Well, not many people have that experience and most UAVs are subsonic. There would only be a handful of people in the world that would have controlled a supersonic UAV. Jason will practice on simulations and some powered models to understand the responsiveness of the craft. He will get that experience before the event.

Autonomous landing

Salt Lake_1_main

We have a great sponsor – soon to be announced that will assist in educating Jason and me about their system. We may land on a salt lake marked with vegetable dye and Jason may take over the landing at the last minute. There is a lot to understand about the accuracy of autonomous landings, but autonomous flight will be simple. Why have autonomous flight. Simple, the site at which Jason breaks the sound barrier may be a long way from the landing site and he will have to travel there by car.
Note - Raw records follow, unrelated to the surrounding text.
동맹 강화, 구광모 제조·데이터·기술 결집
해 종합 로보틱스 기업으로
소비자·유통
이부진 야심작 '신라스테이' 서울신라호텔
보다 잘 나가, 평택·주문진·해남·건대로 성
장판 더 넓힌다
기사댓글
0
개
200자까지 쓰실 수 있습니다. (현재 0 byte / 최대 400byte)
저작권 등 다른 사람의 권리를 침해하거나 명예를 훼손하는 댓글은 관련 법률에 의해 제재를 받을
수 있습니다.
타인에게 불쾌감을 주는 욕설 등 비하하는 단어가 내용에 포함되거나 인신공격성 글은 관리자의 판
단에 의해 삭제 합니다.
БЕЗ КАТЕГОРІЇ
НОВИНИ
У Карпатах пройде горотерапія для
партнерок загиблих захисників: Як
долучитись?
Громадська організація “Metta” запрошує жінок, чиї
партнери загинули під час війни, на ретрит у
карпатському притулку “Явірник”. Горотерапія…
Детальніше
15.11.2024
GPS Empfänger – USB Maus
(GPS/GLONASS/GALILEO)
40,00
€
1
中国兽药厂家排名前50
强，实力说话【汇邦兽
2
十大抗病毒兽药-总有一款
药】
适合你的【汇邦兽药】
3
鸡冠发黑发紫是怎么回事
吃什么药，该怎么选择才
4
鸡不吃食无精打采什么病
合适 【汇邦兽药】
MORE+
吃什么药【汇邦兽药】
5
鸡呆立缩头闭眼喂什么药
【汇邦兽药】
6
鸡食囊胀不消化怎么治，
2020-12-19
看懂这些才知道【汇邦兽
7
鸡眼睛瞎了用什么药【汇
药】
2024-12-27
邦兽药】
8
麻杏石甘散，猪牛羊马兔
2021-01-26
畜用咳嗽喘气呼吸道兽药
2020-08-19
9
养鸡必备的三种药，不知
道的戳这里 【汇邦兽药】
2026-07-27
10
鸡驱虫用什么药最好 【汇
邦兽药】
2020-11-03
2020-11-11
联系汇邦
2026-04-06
He will place it in autonomous mode and then go to the landing site. The landing site might be a long way away as the Jet Stream can produce strong winds. Our balloons have experienced winds up to 230kph. Why take over the landing? It is simply the error that may exist in the GPS of altitude. If it is not accurate enough, Jason may have to intervene to ensure that it does not flare out will it is 10m above the ground or worse still 10m below the ground – that would make a big crunch after a magnificent flight. We will have to discuss native rights to the salt lakes and ensure that we are not stepping on indigenous toes with all of this. There are many aspects to consider, including ensuring we are not in trunk airline routes. Why a salt lake? Well, it may be easier than finding an airfield away from any population and it is flat all around. If you go off the runway, then it is still flat!

A quick Summary of the Project and Jason:

I had to recently summarise the project and Jason

Jason overheard me, his father, talking about the testing phases of a winged re-entry vehicle that we are building and the three testing phases: Transition to subsonic flight, return from space, de-orbit and land. He effectively “hijacked” the transonic testing phase. He proposed a zero pressure balloon to take the aircraft (code named ThunderStruck) to over 40km altitude and release it. He will pilot it remotely by radio control with a TV camera in the cockpit and instruments overlaid on the screen. He will “see” the view from the cockpit by wearing video googles as if he is there. Thunderstruck will reach speed of around 2,000kph before landing using nothing more than gravity. He has to demonstrate control at all phases of the flight.